-- Records for the task start --

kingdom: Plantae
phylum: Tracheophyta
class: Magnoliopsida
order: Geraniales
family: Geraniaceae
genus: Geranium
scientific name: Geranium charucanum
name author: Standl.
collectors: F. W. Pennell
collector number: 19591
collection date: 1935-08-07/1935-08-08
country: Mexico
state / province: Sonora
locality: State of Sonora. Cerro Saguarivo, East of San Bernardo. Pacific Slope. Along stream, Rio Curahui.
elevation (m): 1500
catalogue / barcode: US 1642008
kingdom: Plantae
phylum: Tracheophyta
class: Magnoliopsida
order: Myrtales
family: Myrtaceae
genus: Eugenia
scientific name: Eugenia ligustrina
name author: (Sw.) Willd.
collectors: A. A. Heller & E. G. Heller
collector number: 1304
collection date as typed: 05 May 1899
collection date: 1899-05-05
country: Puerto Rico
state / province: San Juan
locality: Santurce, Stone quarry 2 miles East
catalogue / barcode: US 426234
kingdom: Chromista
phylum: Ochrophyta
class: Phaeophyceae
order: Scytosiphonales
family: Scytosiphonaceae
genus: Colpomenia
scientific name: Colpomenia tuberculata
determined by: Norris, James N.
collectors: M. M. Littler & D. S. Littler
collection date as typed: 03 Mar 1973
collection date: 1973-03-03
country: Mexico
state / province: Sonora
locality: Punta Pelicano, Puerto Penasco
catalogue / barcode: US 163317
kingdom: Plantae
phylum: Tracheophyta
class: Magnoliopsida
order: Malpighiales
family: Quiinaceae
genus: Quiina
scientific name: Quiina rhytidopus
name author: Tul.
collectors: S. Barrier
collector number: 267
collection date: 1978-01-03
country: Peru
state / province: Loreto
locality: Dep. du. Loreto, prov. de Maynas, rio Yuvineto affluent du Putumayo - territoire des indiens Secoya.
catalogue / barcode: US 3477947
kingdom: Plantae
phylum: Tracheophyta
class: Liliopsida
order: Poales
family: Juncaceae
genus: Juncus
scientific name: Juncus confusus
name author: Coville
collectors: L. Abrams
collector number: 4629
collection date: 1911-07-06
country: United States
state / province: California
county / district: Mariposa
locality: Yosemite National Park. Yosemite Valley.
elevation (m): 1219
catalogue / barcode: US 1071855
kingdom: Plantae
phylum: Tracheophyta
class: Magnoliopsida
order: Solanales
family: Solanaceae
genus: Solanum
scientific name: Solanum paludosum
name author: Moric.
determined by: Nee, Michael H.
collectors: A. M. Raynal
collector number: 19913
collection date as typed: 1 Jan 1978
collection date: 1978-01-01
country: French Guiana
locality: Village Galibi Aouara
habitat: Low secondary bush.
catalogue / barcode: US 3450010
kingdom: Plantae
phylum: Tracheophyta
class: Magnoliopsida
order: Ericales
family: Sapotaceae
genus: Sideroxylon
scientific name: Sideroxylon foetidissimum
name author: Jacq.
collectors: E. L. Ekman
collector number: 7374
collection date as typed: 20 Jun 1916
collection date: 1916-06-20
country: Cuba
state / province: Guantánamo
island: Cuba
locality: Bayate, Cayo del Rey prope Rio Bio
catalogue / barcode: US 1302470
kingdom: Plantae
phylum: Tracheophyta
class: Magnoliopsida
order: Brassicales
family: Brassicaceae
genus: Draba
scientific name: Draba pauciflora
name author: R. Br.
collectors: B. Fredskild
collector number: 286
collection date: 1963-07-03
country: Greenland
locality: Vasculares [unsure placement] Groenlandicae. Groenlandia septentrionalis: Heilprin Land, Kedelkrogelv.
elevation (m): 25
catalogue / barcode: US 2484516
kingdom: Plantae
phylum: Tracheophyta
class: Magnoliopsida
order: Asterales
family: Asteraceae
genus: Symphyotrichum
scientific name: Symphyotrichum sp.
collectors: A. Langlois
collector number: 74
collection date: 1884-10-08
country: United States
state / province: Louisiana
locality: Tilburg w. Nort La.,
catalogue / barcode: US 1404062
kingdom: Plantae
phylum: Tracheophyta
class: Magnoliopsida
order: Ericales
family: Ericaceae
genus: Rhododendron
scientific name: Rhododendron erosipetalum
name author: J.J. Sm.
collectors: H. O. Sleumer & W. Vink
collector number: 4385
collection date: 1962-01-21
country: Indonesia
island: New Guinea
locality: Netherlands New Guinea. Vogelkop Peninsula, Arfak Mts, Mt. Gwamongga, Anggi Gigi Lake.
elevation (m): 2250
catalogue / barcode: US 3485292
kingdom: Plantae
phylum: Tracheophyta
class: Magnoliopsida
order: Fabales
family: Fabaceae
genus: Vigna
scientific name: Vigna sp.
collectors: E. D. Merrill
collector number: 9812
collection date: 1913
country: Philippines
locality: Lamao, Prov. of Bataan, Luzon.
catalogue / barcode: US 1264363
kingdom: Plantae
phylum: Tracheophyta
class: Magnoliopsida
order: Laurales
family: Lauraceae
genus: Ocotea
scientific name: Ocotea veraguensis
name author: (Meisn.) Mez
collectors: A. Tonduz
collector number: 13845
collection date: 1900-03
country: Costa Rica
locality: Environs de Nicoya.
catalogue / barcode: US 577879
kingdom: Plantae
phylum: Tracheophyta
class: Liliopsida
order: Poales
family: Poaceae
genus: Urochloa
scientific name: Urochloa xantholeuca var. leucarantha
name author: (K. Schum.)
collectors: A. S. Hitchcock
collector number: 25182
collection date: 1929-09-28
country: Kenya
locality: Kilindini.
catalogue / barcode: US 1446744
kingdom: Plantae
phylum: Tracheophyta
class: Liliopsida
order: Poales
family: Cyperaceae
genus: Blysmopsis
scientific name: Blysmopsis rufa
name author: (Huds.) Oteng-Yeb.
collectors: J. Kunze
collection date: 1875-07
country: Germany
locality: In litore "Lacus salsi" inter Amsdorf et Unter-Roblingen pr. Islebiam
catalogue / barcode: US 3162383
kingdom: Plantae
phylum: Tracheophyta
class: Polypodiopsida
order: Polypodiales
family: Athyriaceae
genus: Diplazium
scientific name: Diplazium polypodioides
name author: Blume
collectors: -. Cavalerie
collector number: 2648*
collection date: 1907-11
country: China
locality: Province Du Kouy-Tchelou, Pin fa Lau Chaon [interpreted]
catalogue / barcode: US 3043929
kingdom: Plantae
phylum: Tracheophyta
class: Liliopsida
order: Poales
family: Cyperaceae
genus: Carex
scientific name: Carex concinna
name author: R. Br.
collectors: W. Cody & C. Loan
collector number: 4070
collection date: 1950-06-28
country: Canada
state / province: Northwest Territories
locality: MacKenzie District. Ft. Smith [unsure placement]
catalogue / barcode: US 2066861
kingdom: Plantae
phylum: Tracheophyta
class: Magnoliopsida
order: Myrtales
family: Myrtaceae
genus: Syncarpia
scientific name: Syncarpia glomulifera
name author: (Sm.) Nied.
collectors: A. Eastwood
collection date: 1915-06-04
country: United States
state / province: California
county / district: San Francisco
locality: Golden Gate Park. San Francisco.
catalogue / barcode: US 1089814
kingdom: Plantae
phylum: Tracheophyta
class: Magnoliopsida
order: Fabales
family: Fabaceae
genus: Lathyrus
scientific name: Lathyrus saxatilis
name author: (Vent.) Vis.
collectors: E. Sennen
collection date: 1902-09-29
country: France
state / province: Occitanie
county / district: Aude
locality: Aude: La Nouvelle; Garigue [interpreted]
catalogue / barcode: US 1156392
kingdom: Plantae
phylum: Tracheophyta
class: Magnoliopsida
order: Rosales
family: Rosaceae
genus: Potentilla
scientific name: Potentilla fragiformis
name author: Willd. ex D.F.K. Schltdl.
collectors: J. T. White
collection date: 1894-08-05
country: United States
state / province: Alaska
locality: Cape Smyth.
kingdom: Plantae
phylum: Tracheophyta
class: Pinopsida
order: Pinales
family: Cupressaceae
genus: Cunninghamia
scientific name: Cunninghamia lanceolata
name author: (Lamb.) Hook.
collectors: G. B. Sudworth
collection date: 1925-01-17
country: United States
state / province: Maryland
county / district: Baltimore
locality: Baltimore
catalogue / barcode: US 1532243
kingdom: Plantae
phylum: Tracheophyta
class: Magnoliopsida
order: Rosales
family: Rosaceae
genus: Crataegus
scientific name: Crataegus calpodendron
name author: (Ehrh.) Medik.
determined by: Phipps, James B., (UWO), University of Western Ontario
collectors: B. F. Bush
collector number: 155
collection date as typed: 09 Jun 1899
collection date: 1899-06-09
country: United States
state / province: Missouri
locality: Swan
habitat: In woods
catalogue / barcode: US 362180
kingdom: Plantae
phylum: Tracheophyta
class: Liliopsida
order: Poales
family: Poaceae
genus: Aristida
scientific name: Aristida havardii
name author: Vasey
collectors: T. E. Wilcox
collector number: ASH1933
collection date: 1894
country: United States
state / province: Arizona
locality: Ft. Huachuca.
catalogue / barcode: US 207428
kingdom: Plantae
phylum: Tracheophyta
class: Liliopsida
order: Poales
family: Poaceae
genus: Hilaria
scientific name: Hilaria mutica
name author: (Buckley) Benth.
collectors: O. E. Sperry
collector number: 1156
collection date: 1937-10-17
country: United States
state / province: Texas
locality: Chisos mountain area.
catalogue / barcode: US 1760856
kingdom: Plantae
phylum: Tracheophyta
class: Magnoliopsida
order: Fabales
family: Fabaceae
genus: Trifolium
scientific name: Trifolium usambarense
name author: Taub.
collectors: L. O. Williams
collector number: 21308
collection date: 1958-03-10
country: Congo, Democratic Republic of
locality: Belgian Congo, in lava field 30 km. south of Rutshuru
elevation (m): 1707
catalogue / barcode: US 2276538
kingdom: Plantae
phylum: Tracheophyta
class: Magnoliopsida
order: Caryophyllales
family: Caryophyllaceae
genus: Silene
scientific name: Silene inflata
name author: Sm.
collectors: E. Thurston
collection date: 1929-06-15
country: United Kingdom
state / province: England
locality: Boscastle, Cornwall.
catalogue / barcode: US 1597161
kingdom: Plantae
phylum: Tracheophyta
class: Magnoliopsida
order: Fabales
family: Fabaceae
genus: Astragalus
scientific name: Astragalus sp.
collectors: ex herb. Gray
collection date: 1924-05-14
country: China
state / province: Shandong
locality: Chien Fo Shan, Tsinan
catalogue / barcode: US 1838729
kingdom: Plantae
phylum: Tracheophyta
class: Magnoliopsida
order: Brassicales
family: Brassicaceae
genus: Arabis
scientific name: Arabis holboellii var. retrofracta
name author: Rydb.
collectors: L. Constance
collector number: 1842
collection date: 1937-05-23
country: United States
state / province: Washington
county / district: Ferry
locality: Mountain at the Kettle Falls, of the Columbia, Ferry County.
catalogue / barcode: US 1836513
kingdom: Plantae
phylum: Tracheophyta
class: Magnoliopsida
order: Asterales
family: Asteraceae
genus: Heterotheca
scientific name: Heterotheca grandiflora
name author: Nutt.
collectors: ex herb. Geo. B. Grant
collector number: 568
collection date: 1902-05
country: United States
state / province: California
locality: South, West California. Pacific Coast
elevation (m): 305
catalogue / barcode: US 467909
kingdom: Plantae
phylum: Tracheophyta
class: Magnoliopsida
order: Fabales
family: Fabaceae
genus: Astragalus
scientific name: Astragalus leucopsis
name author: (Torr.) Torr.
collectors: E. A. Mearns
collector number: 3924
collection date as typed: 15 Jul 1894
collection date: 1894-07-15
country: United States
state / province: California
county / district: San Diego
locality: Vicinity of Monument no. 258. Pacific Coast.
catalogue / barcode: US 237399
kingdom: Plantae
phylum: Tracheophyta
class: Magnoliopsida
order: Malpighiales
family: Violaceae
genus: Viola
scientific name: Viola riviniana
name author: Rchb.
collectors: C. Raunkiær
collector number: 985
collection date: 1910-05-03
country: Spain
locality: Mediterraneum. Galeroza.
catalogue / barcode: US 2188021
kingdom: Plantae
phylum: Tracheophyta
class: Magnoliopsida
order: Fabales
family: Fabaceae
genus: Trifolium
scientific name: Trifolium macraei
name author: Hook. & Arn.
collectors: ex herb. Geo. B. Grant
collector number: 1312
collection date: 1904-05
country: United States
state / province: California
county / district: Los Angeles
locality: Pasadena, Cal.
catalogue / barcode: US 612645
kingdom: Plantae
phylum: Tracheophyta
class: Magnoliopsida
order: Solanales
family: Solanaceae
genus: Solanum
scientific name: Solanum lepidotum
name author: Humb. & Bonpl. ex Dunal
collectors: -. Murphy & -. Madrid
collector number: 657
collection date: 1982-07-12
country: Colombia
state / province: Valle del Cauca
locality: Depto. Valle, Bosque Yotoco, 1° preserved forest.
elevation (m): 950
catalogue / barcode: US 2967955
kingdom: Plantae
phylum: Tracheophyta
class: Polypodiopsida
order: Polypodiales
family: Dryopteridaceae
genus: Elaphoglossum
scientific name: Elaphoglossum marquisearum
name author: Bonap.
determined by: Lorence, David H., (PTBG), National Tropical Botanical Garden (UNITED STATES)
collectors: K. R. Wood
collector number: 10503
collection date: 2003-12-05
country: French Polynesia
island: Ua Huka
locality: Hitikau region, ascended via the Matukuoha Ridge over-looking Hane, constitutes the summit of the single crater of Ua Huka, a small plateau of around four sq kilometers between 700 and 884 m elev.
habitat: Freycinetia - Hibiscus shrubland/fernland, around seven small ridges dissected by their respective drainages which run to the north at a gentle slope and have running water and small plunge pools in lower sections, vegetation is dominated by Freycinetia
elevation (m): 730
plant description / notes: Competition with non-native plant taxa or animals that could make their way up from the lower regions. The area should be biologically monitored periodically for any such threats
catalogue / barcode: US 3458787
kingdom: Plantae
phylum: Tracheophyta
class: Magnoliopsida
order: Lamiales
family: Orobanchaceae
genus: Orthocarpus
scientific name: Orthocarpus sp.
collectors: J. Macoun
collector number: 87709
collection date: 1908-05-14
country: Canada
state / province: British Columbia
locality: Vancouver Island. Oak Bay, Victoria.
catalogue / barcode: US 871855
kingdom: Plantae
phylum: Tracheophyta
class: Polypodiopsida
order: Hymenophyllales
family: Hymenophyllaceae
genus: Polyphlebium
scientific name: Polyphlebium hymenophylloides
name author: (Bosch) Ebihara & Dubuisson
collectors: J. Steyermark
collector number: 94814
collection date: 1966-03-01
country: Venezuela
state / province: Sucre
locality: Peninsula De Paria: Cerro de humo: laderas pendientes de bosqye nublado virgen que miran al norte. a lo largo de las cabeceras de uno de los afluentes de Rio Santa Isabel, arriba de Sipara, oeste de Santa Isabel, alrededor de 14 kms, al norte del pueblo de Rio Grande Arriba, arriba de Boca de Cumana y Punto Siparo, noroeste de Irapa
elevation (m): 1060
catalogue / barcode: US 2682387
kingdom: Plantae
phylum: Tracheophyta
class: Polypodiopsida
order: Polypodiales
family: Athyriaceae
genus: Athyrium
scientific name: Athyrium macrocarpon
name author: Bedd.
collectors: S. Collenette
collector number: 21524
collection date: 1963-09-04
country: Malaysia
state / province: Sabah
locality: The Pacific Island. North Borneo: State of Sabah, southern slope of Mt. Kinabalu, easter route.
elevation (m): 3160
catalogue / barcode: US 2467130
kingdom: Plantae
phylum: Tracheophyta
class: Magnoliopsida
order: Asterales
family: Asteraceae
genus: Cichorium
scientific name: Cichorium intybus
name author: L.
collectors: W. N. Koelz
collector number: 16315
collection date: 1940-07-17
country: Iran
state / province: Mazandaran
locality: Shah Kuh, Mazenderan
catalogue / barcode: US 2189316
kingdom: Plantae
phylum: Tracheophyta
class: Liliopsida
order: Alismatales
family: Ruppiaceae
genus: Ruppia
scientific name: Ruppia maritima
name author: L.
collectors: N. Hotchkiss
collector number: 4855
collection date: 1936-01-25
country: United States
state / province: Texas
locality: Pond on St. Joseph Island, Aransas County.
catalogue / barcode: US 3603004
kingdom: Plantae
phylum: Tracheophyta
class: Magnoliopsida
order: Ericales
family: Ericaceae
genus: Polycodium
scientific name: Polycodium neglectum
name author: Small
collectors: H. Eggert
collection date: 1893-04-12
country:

-- Records for the task end --

### The problem:
Copy the entries from the start through the line containing "catalogue / barcode: US 426234", replacing "collectors" with "collected by" and leaving everything else unchanged.

### Result of this exercise:
kingdom: Plantae
phylum: Tracheophyta
class: Magnoliopsida
order: Geraniales
family: Geraniaceae
genus: Geranium
scientific name: Geranium charucanum
name author: Standl.
collected by: F. W. Pennell
collector number: 19591
collection date: 1935-08-07/1935-08-08
country: Mexico
state / province: Sonora
locality: State of Sonora. Cerro Saguarivo, East of San Bernardo. Pacific Slope. Along stream, Rio Curahui.
elevation (m): 1500
catalogue / barcode: US 1642008
kingdom: Plantae
phylum: Tracheophyta
class: Magnoliopsida
order: Myrtales
family: Myrtaceae
genus: Eugenia
scientific name: Eugenia ligustrina
name author: (Sw.) Willd.
collected by: A. A. Heller & E. G. Heller
collector number: 1304
collection date as typed: 05 May 1899
collection date: 1899-05-05
country: Puerto Rico
state / province: San Juan
locality: Santurce, Stone quarry 2 miles East
catalogue / barcode: US 426234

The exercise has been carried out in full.